» Extract
--- START ---

NL Central: Who Wins It? Who's The MVP? Who Breaks Out?

John WilliamsContributor IFebruary 22, 2011

CINCINNATI, OH - SEPTEMBER 28: Joey Votto #19 of the Cincinnati Reds bats against the Houston Astros at Great American Ball Park on September 28, 2010 in Cincinnati, Ohio. The Reds won 3-2 to clinch the NL Central Division title. (Photo by Joe Robbins/Getty Images)
Joe Robbins/Getty Images

With spring training knocking on the door and snow falling outside my window I can't help but dream of baseball. To get ready for the 2011 season I am going to break down each team in each division and give you my predictions for the winner, MVP, and breakout player from each division starting with the National League Central.

--- END ---

» Excerpted records
--- START ---

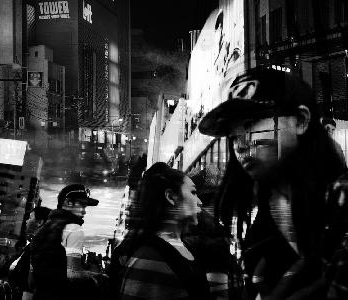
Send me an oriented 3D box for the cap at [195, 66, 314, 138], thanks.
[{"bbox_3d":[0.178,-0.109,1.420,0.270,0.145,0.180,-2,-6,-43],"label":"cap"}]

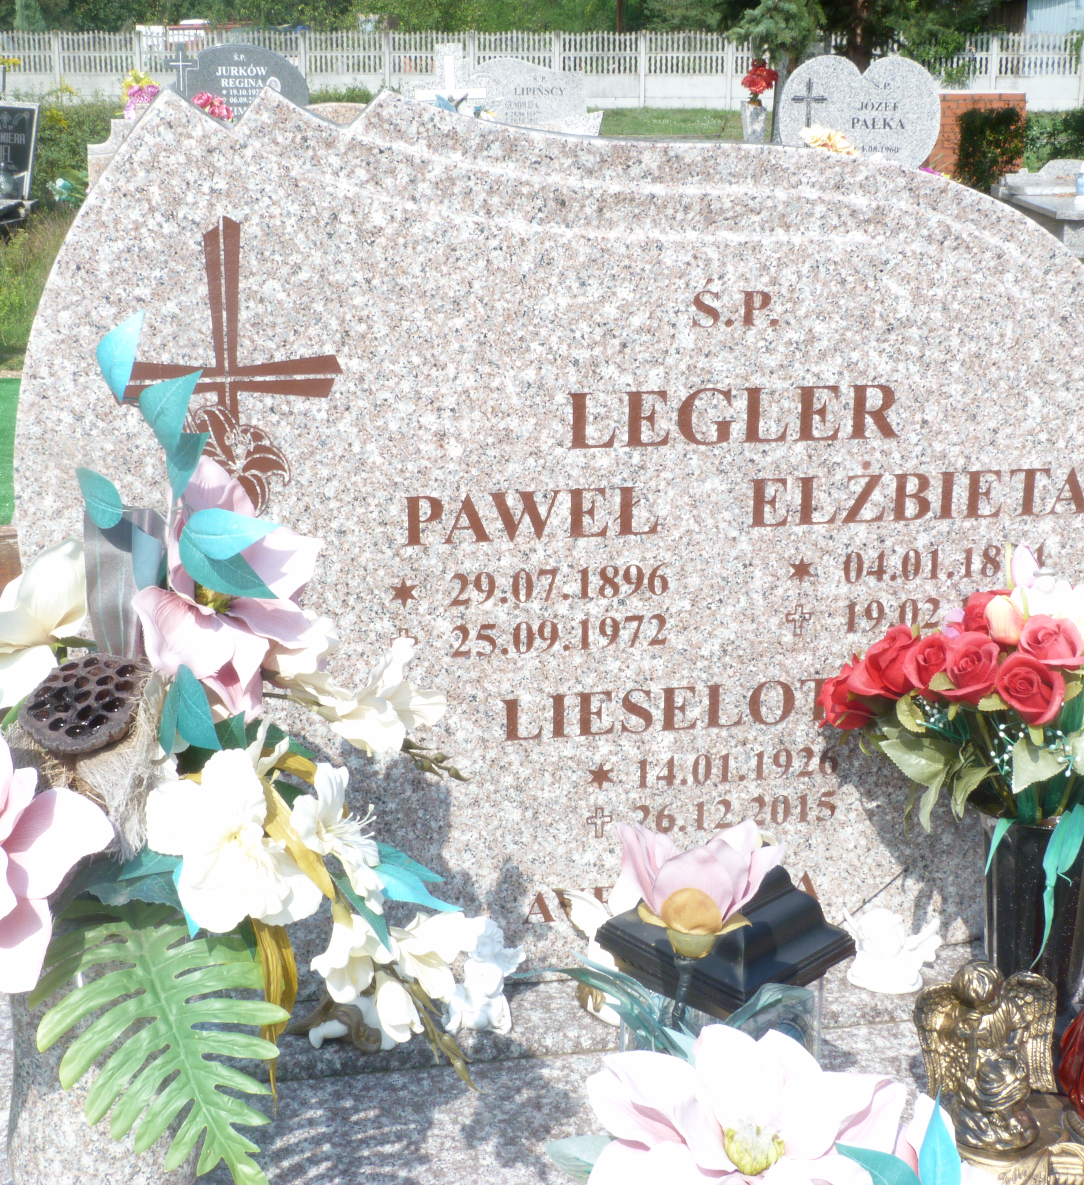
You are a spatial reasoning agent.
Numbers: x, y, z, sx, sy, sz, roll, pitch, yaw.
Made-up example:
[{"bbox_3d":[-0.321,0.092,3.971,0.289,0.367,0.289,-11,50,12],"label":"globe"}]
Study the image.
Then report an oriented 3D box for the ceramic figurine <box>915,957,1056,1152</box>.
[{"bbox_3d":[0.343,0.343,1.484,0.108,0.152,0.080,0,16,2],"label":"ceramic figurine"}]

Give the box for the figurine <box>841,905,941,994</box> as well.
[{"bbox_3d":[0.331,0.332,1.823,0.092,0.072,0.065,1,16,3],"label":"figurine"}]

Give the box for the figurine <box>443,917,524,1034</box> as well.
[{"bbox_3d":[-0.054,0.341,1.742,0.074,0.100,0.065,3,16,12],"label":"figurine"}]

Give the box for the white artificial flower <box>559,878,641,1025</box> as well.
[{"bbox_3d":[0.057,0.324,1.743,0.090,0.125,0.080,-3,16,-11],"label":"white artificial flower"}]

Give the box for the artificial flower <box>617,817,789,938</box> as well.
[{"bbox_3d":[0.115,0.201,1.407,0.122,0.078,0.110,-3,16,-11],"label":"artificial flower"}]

--- END ---
--- START ---

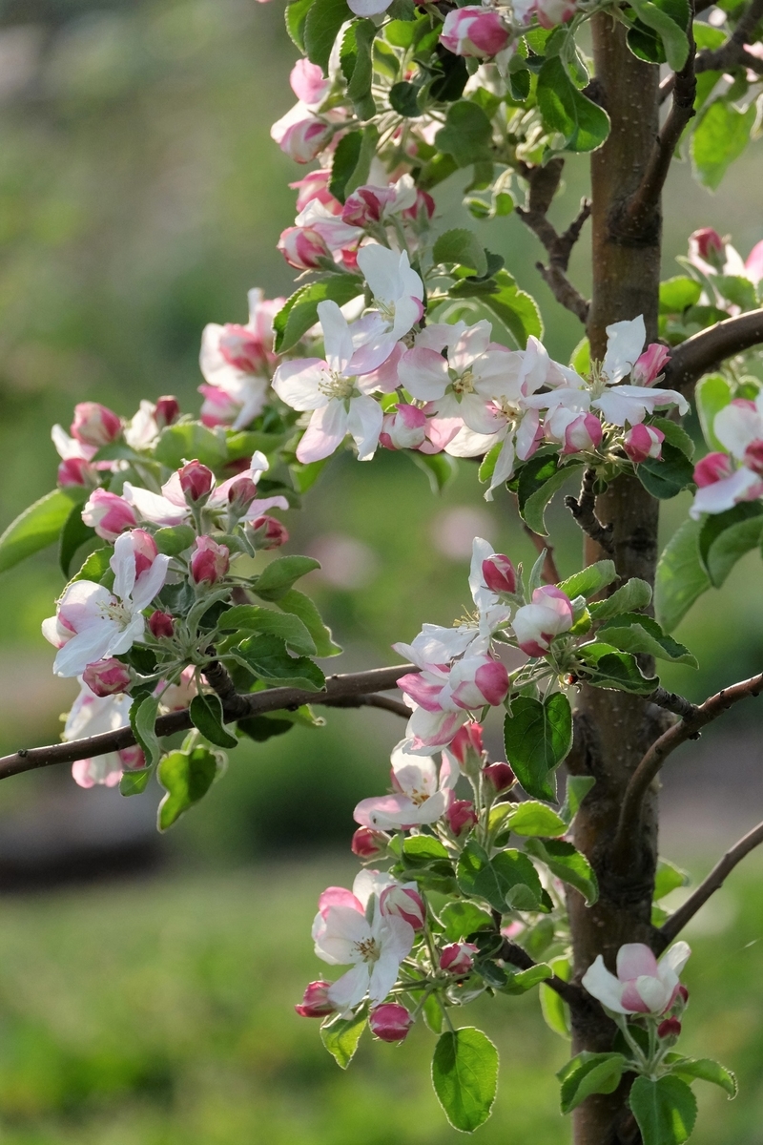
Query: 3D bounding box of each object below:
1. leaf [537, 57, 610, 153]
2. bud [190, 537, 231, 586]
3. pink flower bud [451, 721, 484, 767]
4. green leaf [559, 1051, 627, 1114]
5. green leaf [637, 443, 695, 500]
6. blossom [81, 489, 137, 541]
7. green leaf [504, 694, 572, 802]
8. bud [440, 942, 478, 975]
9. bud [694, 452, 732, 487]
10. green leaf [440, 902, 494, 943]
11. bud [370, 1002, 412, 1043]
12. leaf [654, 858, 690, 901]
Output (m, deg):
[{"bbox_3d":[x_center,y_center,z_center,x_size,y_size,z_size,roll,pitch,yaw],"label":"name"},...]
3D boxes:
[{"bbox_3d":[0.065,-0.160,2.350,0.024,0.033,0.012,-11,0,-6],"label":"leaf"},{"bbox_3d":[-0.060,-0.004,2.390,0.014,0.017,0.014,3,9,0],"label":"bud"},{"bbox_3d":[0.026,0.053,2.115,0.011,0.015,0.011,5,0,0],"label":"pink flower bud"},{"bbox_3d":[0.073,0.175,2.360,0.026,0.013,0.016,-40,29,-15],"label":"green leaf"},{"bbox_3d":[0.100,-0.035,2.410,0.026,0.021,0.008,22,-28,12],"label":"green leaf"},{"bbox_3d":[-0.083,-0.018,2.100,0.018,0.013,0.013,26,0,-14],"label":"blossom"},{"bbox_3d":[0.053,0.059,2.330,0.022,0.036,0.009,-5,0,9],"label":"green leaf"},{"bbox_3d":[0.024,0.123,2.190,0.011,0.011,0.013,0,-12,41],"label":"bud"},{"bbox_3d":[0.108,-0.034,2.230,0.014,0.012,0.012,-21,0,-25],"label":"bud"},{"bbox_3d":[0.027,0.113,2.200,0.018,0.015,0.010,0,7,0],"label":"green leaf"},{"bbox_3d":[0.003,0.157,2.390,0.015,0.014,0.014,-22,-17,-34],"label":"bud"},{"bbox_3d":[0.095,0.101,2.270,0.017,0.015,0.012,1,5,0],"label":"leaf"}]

--- END ---
--- START ---

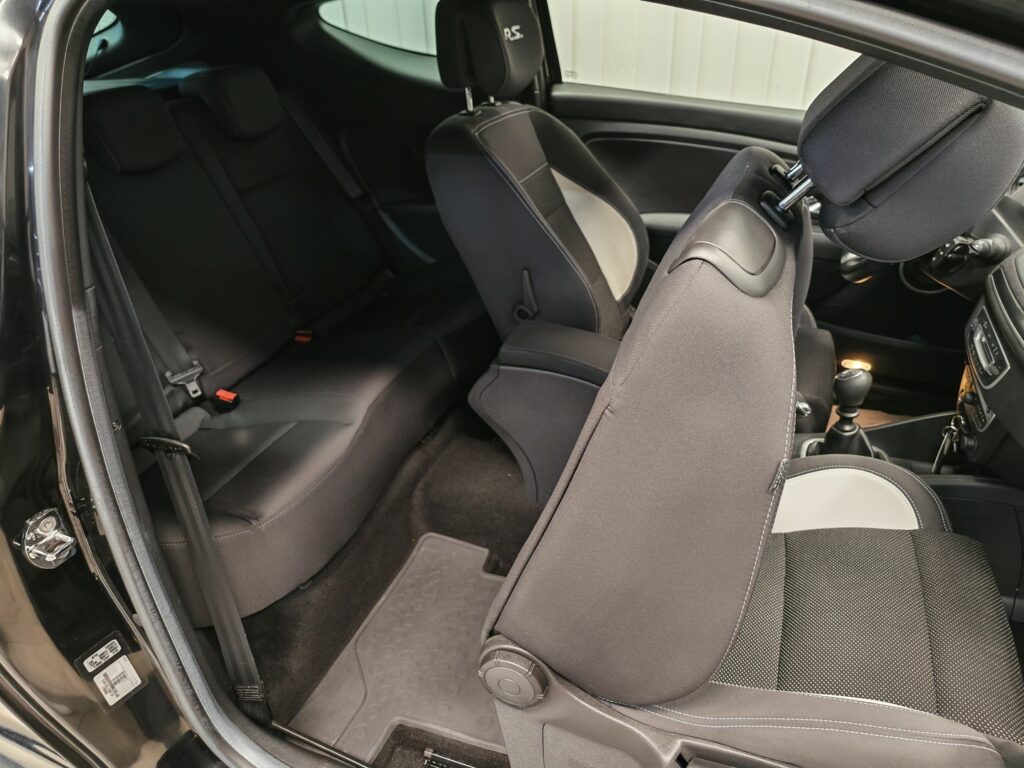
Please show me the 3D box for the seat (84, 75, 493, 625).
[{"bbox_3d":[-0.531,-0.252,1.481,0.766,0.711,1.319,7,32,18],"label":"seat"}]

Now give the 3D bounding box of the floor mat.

--- END ---

» Exercise requirements
1) Reproduce the passage of the NL Central preview starting with "NL Central: Who" and going on through "Joe Robbins/Getty Images)".
2) Answer these questions from the NL Central preview:
(a) By what score did the Reds win on September 28, 2010?
(b) Which team did they beat in that game?
(c) What three predictions does the writer plan to give for each division?

» Response list
1)
NL Central: Who Wins It? Who's The MVP? Who Breaks Out?

John WilliamsContributor IFebruary 22, 2011

CINCINNATI, OH - SEPTEMBER 28: Joey Votto #19 of the Cincinnati Reds bats against the Houston Astros at Great American Ball Park on September 28, 2010 in Cincinnati, Ohio. The Reds won 3-2 to clinch the NL Central Division title. (Photo by Joe Robbins/Getty Images)

2)
(a) 3-2
(b) The Houston Astros
(c) The winner, the MVP, and the breakout player